Pacific: DRR is everyone’s business

Source(s): United Nations Office for Disaster Risk Reduction - Sub-Regional Office for the Pacific
The Pacific Platform opened today with a strong inclusive presence focused on integrated disaster and climate risk reduction (Photo: SPREP)

The Pacific Platform opened today with a strong inclusive presence focused on integrated disaster and climate risk reduction (Photo: SPREP)

SUVA, 04 October 2017 – The Pacific region today challenged itself to make disaster risk reduction everybody’s business and convert one of the main calls for action of the Sendai Framework for Disaster Risk Reduction into an everyday reality.

At the opening of the 2017 Joint Pacific Platform for Disaster Risk Management and Climate Change Roundtable, in Fiji, more than 200 government officials and representatives from across the development sector agreed that now was the time to move from commitment to action on resilience.

Permanent Secretary for Local Government, Housing and Environment, Government of Fiji, Mr. Joshua Wycliff, led the challenge, and said: “Collective partnership is our strength in the Pacific. But we need to expand this partnership much further to include many others, like the private sector, so that we build resilience.”

The Director-General of the Pacific Community (SPC) Dr. Colin Tukuitonga said it was time to translate the strong spirit of collaboration in the region into substantive partnership. This was needed to deliver on the Framework for Resilient Development in the Pacific: An Integrated Approach to Address Climate Change and Disaster Risk Management 2017-2030 (FRDP).

“Integration is often over-used in conversation and under-used in practice,” Dr. Tukuitonga said. “We have a shared responsibility to further learn the value of partnership and to be more inclusive. The Framework for Resilient Development has been endorsed by our political leaders. We now have to move forward as part of what is being called the new Pacific Resilience Partnership.”

Deputy Director-General of the Secretariat for the Pacific Regional Environment Programme (SPREP), Mr. Roger Cornforth, concurred: “There are many examples of climate and disaster resilience in action around the region but so much more needs to be done to better integrate action for the benefit of people on the ground.”

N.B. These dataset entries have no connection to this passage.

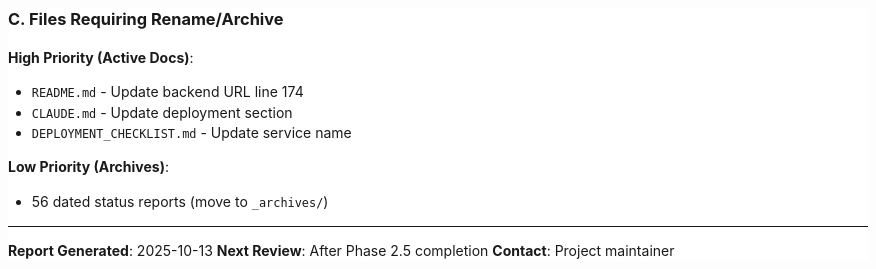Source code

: ### C. Files Requiring Rename/Archive
**High Priority (Active Docs)**:
- `README.md` - Update backend URL line 174
- `CLAUDE.md` - Update deployment section
- `DEPLOYMENT_CHECKLIST.md` - Update service name

**Low Priority (Archives)**:
- 56 dated status reports (move to `_archives/`)

---

**Report Generated**: 2025-10-13
**Next Review**: After Phase 2.5 completion
**Contact**: Project maintainer
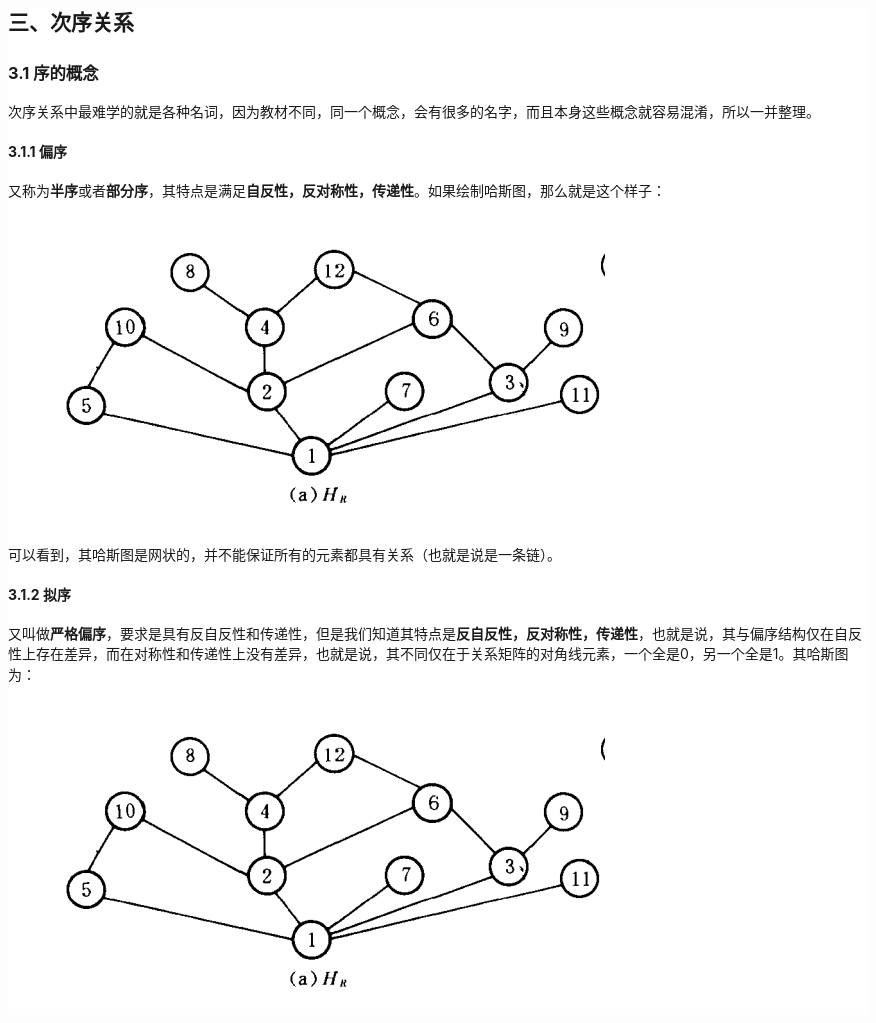 


## 三、次序关系

### 3.1 序的概念

次序关系中最难学的就是各种名词，因为教材不同，同一个概念，会有很多的名字，而且本身这些概念就容易混淆，所以一并整理。

#### 3.1.1 偏序

又称为**半序**或者**部分序**，其特点是满足**自反性，反对称性，传递性**。如果绘制哈斯图，那么就是这个样子：

![image-20220107184547920](离散数学-二元关系/image-20220107184547920.png)

可以看到，其哈斯图是网状的，并不能保证所有的元素都具有关系（也就是说是一条链）。

#### 3.1.2 拟序

又叫做**严格偏序**，要求是具有反自反性和传递性，但是我们知道其特点是**反自反性，反对称性，传递性**，也就是说，其与偏序结构仅在自反性上存在差异，而在对称性和传递性上没有差异，也就是说，其不同仅在于关系矩阵的对角线元素，一个全是0，另一个全是1。其哈斯图为：

 ![image-20220107184547920](离散数学-二元关系/image-20220107184547920.png)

Several such examples of joint action were shared. In the Federated States of Micronesia, North Pacific, at the height of the El Niño-caused drought of 2016, Fais, with a population of 300, was the only one of 19 islands in Yap State that did not require supplies of freshwater.

Why? The community developed a long-term water security plan that established harvesting systems, rehabilitated a groundwater well with a solar-powered pump, all supported by maintenance training and awareness raising on resource management.

“Across the rest of Yap we mobilized ships to bring tons of water to island communities but to this island we brought not one bottle. They even said to us ‘bring an empty ship and we’ll pump our water on it for our sister islands’,” said Andrew Yatilman, Director of the Office of Environment and Emergency Management of Federated States of Micronesia.

In November 2015, the Republic of Palau, Western Pacific (population 21,000), endorsed its ‘Climate Change Policy for Climate and Disaster Resilient Low Emissions Development’ developed after a two-year consultation. The policy addresses 10 development sectors: agriculture and fisheries, health, finance and economic development, natural resources, critical infrastructure, utilities, culture, governance, education, and tourism.

Both the Director of the National Emergency Management Organization Mr. Waymine Towai and the National Climate Change Coordinator, Mr. Erbai Xavier Matsutaro, said they had ‘high hopes’ that the policy would steer Palau towards more integrated action on resilience despite the many challenges.

The United Nations Office for Disaster Risk Reduction (UNISDR), along with SPC and SPREP, is co-organizing the two-day joint platform/roundtable.

The meeting takes place a week ahead of International Day for Disaster Reduction on October 13. This year’s focus is on target (b) of the Sendai Framework: Reducing the number of people directly affected by disasters. Several speakers referred to the current situation in Vanuatu where the full evacuation of the entire 11,000 population of Ambae Island, has been ordered because of fears that the Manaro volcano may erupt.